Problem description:
Answer these questions using the passage about Molefe below.
(a) Which municipality awarded Molefe the tender for the Welkom Cargo Airport?
(b) In which country was Molefe convicted in 2004?
(c) What bail amount did the Johannesburg High Court grant Molefe in October 2025?
---------- Document extract ----------
In August 2023 Molefe was irregularly awarded a tender by the Matjhabeng Local Municipality for the Welkom Cargo Airport, in Welkom, Free State. This allegedly happened two days after registering his company that later won the bid.

In 2004 Molefe was convicted by a court in the UK for possession of the cannabis drug. On 29 September 2025, Crime Intelligence boss Dumisani Khumalo provided further information during the Madlanga Commission into a sophisticated organised criminal syndicate called the “Big Five” which Molefe is part of. He mentioned the cartel, which is based in Gauteng, is allegedly involved in various sectors of organized crime, including drug trafficking, hijackings, tender fraud, and contract killings. In October 2025, the Johannesburg High Court granted Molefe bail of R400,000, overturning an earlier decision by the Alexandra Magistrates’ Court that denied his release.
---------- Recorded data ----------
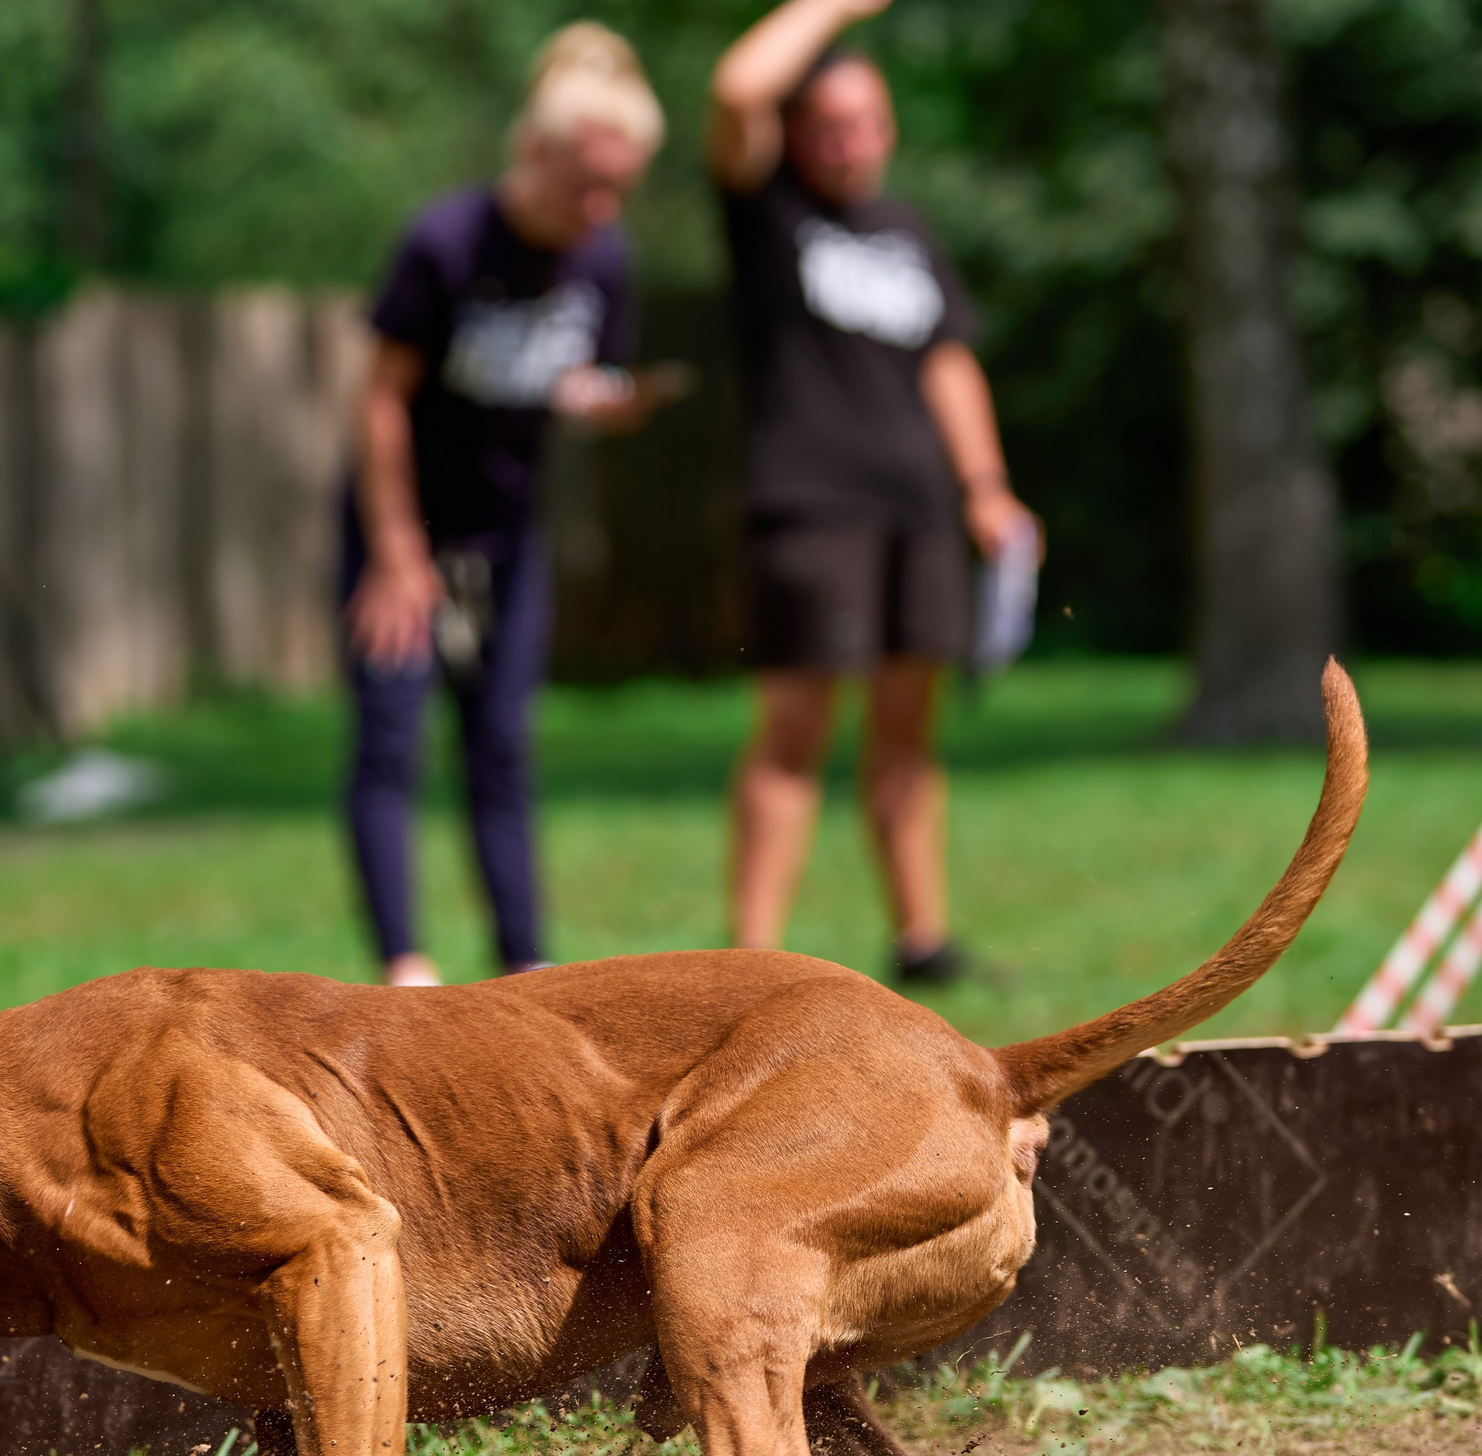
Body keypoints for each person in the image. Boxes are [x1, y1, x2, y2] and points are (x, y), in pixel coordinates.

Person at [709, 0, 1041, 986]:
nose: (850, 144)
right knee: (795, 730)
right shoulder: (768, 213)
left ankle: (921, 940)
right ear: (795, 132)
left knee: (906, 729)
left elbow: (947, 360)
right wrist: (838, 7)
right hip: (811, 504)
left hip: (919, 509)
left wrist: (986, 488)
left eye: (866, 124)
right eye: (828, 126)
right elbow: (736, 87)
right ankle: (749, 966)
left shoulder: (907, 231)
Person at [343, 25, 671, 987]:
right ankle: (405, 969)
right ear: (534, 153)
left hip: (508, 533)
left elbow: (586, 373)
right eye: (587, 186)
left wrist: (605, 402)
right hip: (403, 525)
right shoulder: (446, 243)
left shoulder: (604, 259)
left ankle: (526, 968)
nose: (601, 209)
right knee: (392, 742)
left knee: (501, 745)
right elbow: (380, 399)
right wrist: (396, 551)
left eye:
----------
Written response:
(a) The Matjhabeng Local Municipality
(b) The UK
(c) R400,000